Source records
%%
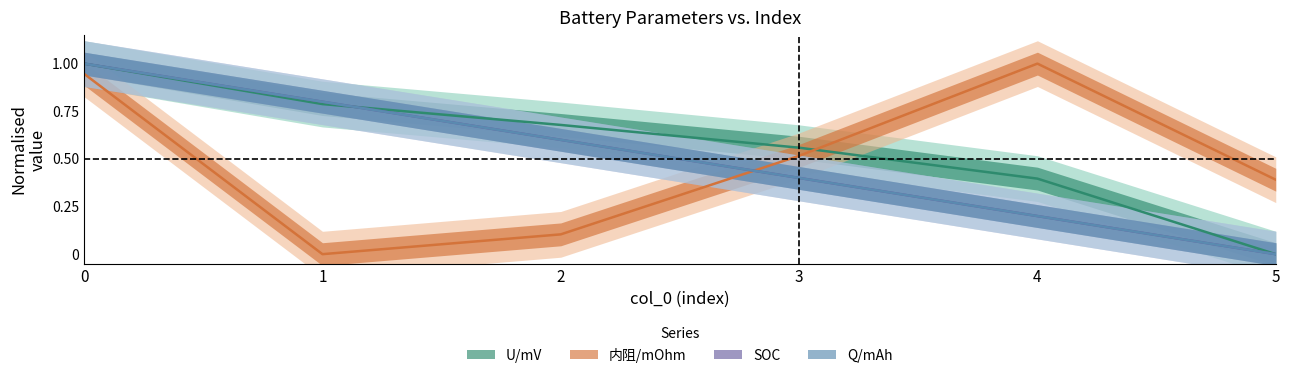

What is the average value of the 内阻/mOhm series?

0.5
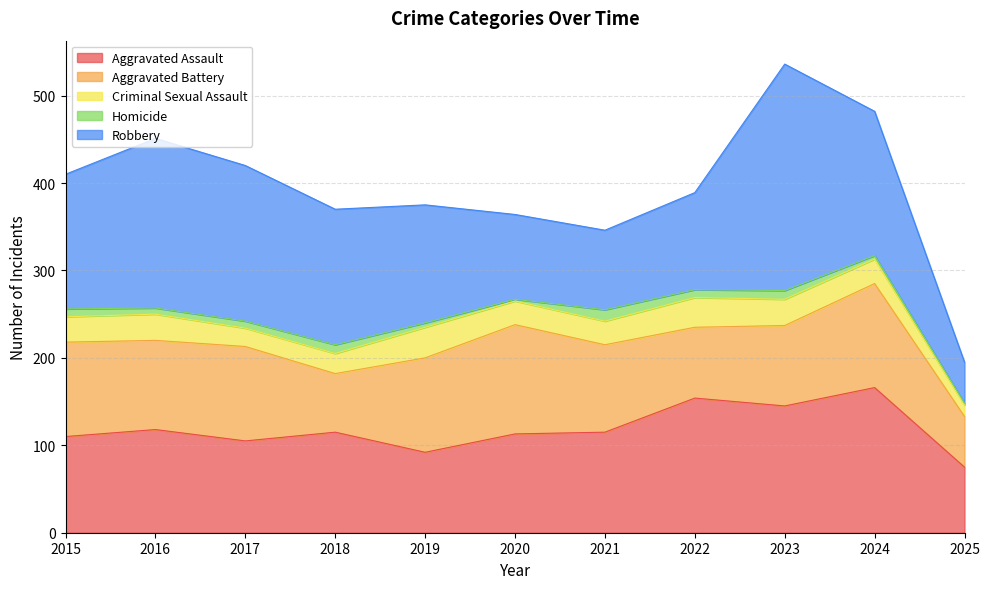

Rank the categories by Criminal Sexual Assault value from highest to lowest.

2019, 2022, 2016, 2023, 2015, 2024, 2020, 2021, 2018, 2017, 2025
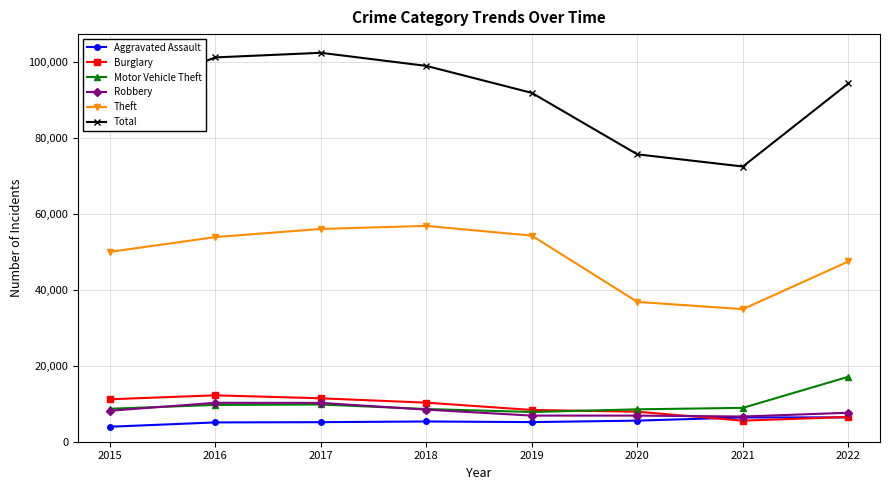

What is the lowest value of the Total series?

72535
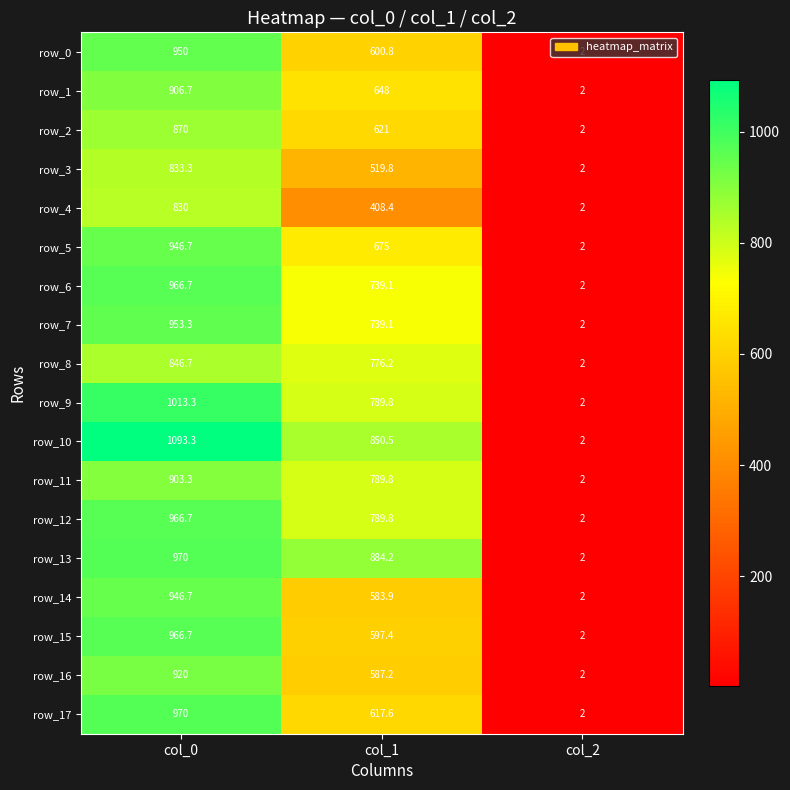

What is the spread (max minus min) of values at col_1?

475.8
%%
YOUR INSTRUCTIONS - Output, as a numbered list with blank lines omitted, the part of the listing that opens with the line containing "Rank the categories" and runs through the end of the listing. Leave the pictures out.

SOLUTION FOR THIS TASK -
1. Rank the categories by Criminal Sexual Assault value from highest to lowest.
2. 2019, 2022, 2016, 2023, 2015, 2024, 2020, 2021, 2018, 2017, 2025
3. What is the lowest value of the Total series?
4. 72535
5. What is the spread (max minus min) of values at col_1?
6. 475.8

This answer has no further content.